Gather all lines in the data that hold the string "shape".

Dataset records

════

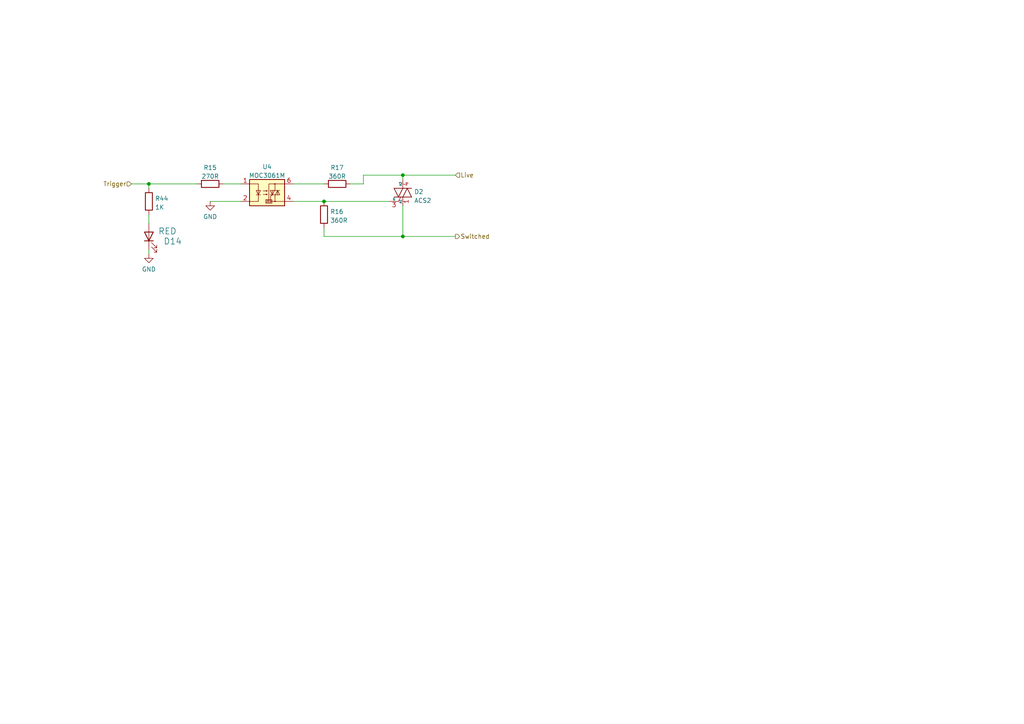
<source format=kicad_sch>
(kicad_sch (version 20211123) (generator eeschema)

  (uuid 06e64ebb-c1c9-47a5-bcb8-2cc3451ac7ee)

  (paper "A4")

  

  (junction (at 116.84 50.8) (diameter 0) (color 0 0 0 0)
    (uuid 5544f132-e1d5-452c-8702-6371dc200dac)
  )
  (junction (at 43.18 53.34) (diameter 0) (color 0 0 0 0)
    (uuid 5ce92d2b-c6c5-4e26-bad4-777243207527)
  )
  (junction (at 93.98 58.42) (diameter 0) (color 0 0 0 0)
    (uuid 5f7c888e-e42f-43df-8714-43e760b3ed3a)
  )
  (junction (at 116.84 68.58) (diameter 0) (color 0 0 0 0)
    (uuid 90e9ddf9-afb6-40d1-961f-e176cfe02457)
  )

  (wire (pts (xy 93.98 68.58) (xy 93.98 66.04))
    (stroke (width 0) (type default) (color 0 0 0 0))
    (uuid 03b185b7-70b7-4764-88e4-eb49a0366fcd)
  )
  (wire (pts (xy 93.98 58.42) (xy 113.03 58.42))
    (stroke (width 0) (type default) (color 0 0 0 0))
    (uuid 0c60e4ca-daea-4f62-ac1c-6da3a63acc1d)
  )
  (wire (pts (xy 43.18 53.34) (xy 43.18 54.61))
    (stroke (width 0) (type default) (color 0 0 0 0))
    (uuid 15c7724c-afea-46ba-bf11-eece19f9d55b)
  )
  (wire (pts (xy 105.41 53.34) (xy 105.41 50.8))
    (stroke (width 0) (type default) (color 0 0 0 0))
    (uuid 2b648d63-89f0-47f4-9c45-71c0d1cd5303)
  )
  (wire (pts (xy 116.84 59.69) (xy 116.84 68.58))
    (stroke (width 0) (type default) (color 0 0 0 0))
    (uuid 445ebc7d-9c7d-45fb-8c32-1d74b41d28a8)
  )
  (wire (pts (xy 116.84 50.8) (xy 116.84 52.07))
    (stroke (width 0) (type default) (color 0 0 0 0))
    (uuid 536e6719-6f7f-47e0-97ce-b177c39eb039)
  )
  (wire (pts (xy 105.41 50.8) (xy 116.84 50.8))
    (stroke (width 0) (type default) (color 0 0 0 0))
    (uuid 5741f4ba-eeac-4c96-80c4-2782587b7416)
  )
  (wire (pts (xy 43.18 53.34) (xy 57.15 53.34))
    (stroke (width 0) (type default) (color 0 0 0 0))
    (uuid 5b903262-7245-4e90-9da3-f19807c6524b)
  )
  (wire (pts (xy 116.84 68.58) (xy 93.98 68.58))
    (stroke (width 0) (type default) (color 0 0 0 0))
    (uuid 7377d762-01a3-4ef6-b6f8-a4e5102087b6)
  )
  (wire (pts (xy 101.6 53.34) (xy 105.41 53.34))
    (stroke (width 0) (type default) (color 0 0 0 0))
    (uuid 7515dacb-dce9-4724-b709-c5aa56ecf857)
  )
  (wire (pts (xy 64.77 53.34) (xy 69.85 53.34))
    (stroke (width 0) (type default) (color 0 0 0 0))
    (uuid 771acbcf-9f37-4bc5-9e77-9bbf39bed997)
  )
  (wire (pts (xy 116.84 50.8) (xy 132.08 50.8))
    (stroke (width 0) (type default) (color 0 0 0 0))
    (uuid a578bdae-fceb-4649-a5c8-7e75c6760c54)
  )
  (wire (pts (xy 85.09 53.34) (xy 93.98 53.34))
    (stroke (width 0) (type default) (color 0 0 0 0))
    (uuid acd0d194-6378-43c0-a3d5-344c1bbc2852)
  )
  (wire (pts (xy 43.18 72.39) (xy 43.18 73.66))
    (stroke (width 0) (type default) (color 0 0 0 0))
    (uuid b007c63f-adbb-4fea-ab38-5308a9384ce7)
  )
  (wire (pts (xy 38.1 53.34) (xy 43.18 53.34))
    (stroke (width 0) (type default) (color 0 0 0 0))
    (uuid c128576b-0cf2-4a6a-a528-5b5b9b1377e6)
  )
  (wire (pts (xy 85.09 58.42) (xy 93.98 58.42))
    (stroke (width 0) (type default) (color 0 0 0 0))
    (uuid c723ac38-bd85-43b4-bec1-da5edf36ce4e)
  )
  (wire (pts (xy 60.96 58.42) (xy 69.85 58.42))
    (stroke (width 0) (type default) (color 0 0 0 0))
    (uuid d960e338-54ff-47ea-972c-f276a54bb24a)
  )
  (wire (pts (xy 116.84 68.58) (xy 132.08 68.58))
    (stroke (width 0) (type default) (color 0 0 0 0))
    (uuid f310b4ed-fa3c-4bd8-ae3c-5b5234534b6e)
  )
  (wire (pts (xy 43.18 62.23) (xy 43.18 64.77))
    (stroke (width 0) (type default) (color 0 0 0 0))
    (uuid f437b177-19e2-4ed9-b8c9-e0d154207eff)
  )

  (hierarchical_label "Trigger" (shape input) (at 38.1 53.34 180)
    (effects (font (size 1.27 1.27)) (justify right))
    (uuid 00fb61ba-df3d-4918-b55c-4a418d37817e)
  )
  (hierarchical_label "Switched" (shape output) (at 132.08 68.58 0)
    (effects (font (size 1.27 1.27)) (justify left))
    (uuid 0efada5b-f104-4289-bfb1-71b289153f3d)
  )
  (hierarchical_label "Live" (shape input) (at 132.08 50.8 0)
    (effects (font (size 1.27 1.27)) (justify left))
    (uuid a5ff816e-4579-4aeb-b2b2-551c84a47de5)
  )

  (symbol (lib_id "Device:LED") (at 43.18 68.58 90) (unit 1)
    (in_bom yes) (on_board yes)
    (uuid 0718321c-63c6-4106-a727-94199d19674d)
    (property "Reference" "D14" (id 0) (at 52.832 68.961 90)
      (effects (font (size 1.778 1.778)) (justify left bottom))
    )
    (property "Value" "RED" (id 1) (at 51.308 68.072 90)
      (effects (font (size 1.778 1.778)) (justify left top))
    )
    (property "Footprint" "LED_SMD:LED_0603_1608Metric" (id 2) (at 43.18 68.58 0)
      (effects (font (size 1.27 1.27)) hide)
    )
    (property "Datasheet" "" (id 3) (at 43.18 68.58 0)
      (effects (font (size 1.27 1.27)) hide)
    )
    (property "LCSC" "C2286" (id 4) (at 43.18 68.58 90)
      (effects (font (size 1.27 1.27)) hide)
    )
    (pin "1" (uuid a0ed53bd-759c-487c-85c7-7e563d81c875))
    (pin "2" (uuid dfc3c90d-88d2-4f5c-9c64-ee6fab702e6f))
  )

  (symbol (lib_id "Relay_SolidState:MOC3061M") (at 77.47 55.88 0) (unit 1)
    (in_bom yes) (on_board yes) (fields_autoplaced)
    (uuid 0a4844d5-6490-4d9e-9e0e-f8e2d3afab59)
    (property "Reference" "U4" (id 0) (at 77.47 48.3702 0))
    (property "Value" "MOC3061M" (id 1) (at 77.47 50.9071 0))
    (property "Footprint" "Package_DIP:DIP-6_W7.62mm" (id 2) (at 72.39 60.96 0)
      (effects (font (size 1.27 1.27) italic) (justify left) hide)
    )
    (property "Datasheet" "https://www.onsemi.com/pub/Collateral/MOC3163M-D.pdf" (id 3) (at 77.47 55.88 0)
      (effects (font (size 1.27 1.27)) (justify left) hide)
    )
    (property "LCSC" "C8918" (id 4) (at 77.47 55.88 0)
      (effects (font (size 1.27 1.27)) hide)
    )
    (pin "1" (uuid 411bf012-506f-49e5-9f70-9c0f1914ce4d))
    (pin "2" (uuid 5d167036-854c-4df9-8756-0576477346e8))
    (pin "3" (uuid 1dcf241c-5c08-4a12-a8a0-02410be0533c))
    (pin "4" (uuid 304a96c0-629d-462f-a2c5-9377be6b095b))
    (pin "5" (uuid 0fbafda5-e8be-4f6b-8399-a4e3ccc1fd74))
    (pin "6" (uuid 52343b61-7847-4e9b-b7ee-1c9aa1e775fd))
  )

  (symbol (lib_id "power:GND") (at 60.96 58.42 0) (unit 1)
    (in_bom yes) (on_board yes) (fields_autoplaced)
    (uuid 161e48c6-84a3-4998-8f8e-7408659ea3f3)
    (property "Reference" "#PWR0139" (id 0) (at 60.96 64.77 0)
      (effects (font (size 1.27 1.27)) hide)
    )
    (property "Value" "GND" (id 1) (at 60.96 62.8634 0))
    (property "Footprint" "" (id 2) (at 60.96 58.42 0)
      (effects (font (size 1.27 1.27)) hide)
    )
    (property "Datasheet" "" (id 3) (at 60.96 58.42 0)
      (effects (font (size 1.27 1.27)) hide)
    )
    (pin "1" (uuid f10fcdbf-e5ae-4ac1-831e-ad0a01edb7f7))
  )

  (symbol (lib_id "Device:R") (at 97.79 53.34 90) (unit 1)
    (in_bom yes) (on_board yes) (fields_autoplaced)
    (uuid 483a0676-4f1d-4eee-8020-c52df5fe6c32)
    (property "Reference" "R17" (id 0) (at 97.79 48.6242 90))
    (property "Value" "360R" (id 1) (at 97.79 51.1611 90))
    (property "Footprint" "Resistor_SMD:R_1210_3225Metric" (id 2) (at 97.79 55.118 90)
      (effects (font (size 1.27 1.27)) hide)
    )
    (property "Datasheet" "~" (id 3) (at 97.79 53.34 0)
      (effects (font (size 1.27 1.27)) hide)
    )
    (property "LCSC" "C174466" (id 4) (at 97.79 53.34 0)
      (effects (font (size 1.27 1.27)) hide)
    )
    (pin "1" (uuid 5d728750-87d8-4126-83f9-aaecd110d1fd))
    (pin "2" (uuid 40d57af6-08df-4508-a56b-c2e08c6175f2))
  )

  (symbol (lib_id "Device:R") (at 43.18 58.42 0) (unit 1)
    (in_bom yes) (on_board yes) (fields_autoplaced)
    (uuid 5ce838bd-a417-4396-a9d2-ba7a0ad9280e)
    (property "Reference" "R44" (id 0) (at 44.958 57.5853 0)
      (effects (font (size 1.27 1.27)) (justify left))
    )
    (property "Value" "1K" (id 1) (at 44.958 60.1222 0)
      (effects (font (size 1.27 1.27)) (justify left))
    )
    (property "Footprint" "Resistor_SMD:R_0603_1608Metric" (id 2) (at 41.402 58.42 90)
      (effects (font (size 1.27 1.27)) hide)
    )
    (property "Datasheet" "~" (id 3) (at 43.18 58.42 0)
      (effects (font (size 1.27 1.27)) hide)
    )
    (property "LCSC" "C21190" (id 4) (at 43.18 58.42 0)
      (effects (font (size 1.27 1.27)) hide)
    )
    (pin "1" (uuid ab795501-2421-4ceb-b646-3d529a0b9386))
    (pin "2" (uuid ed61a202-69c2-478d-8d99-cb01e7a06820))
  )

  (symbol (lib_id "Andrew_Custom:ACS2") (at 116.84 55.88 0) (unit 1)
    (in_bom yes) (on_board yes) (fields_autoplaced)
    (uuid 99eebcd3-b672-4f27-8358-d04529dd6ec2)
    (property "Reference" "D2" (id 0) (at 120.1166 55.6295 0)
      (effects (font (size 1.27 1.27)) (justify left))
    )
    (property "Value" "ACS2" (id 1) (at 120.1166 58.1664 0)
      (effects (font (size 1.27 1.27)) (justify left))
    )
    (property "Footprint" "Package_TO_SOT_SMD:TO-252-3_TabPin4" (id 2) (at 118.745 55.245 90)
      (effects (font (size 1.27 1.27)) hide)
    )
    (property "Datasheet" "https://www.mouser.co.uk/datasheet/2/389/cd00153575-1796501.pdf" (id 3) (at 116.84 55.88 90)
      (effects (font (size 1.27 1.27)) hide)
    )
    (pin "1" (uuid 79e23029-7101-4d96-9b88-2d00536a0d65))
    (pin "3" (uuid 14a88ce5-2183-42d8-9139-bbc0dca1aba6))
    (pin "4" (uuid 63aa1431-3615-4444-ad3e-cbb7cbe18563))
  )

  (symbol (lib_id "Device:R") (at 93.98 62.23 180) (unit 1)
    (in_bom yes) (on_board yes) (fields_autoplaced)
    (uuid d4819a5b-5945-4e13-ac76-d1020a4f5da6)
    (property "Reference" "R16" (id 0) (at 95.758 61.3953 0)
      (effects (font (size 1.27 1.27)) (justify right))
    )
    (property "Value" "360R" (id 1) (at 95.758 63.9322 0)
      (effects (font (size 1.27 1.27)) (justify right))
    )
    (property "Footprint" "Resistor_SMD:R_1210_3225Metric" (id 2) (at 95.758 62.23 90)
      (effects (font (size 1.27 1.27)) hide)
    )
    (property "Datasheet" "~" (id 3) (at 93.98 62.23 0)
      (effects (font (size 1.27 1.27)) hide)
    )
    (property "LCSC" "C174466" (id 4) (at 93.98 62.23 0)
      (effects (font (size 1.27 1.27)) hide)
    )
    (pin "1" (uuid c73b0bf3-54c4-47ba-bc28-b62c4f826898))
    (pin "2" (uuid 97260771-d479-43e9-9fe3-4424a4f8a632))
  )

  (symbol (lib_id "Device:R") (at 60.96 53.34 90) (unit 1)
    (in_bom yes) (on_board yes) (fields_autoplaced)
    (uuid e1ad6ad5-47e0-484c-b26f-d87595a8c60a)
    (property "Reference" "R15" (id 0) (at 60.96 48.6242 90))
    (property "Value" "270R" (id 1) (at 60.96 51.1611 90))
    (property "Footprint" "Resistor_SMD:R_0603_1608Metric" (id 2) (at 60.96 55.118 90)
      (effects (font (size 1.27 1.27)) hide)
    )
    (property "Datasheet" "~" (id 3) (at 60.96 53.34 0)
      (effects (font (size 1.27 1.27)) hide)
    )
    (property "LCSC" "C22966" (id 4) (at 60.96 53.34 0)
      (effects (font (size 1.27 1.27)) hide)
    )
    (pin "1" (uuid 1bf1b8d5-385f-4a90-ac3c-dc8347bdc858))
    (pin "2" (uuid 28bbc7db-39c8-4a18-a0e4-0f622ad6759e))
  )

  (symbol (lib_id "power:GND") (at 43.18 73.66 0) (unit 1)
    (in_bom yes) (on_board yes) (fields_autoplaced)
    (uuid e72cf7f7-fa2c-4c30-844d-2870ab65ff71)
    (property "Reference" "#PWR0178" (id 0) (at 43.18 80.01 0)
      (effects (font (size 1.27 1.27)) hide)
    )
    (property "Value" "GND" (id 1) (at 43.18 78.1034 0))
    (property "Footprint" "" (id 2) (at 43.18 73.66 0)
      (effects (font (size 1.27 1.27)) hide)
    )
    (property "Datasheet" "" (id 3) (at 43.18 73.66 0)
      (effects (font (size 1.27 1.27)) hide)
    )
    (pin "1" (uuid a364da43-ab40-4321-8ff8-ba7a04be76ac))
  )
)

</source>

════

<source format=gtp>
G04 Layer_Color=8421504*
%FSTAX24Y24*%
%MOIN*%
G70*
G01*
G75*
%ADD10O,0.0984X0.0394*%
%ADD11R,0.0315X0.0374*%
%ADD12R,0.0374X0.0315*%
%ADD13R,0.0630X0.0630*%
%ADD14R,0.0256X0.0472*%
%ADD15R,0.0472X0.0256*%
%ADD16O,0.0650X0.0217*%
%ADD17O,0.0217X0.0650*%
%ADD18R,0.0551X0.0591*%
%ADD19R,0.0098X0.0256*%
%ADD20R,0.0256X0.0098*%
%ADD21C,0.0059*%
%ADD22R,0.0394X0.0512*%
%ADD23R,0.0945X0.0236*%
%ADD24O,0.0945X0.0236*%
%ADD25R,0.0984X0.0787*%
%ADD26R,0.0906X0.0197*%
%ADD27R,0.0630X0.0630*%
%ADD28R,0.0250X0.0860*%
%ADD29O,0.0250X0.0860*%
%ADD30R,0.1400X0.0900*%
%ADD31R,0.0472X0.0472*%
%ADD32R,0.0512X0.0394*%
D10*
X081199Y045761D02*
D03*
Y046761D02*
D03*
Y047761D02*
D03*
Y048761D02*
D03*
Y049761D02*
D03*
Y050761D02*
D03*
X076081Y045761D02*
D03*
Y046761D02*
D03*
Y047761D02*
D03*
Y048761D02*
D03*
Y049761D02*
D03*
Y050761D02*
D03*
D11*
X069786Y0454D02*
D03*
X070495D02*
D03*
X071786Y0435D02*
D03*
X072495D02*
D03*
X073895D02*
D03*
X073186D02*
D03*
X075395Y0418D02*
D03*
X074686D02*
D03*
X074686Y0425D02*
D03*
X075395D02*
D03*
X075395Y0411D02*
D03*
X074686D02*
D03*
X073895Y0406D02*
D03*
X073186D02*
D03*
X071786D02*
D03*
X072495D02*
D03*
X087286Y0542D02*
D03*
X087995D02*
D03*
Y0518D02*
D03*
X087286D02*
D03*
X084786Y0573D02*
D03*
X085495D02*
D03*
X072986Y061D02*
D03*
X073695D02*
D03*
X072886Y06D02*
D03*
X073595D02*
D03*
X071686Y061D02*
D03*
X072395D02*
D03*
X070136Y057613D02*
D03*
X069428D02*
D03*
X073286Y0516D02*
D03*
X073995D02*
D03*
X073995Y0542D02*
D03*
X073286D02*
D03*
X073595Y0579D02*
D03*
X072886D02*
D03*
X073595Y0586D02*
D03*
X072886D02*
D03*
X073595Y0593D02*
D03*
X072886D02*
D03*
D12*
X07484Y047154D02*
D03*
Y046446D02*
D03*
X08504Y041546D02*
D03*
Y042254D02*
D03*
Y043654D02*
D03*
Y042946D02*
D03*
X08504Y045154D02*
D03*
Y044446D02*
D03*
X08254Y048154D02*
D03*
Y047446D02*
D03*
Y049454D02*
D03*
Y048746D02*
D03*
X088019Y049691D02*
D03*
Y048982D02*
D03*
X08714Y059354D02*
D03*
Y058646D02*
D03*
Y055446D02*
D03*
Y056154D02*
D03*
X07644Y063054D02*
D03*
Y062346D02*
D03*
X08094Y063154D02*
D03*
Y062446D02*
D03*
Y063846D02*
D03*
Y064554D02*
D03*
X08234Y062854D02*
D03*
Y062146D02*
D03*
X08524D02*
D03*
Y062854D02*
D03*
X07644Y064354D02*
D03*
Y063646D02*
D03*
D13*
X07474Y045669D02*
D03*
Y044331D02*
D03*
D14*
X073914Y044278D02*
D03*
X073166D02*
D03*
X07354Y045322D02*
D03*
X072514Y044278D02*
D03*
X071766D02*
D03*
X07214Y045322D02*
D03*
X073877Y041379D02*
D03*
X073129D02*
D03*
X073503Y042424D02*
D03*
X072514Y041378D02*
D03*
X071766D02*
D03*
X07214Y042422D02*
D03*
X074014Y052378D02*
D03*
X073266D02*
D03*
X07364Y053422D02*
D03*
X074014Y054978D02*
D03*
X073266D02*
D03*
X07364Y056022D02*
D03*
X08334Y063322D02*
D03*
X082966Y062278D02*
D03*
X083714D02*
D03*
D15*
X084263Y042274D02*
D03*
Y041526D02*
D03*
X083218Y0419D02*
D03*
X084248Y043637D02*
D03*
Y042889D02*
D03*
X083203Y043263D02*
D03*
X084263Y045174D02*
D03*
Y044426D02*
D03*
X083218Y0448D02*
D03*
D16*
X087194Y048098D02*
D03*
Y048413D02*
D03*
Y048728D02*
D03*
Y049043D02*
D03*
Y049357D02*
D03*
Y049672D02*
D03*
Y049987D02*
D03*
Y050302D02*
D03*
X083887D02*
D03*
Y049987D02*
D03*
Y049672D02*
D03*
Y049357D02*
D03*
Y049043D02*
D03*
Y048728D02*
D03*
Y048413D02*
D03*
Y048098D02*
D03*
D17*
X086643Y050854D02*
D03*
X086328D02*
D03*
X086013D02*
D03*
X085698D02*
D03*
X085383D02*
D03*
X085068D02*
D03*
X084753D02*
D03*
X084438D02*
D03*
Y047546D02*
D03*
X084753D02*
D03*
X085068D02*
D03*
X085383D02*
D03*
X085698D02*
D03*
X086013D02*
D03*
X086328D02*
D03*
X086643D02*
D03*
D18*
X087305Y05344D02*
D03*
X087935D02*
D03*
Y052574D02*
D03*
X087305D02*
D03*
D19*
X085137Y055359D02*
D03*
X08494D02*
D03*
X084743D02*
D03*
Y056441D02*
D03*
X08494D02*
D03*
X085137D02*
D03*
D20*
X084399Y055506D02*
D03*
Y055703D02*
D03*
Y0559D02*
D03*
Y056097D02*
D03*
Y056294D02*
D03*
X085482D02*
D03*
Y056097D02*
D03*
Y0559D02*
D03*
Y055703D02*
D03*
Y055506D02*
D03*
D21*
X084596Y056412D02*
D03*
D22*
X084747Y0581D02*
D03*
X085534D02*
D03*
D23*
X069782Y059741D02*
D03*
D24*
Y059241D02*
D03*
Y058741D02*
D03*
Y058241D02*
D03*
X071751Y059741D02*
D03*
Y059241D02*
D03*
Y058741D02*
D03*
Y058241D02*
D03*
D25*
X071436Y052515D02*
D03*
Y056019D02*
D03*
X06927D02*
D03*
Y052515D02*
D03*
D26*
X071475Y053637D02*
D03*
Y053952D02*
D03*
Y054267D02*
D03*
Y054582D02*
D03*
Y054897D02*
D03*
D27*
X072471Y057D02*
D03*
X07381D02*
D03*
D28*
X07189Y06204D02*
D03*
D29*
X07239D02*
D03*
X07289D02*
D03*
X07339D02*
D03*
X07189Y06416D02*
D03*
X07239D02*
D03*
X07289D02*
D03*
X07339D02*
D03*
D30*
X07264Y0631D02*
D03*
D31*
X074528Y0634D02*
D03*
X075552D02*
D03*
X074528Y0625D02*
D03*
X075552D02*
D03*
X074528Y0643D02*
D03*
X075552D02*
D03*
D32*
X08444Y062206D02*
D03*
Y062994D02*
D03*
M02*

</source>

════

#### Written answer
  (hierarchical_label "Trigger" (shape input) (at 38.1 53.34 180)
  (hierarchical_label "Switched" (shape output) (at 132.08 68.58 0)
  (hierarchical_label "Live" (shape input) (at 132.08 50.8 0)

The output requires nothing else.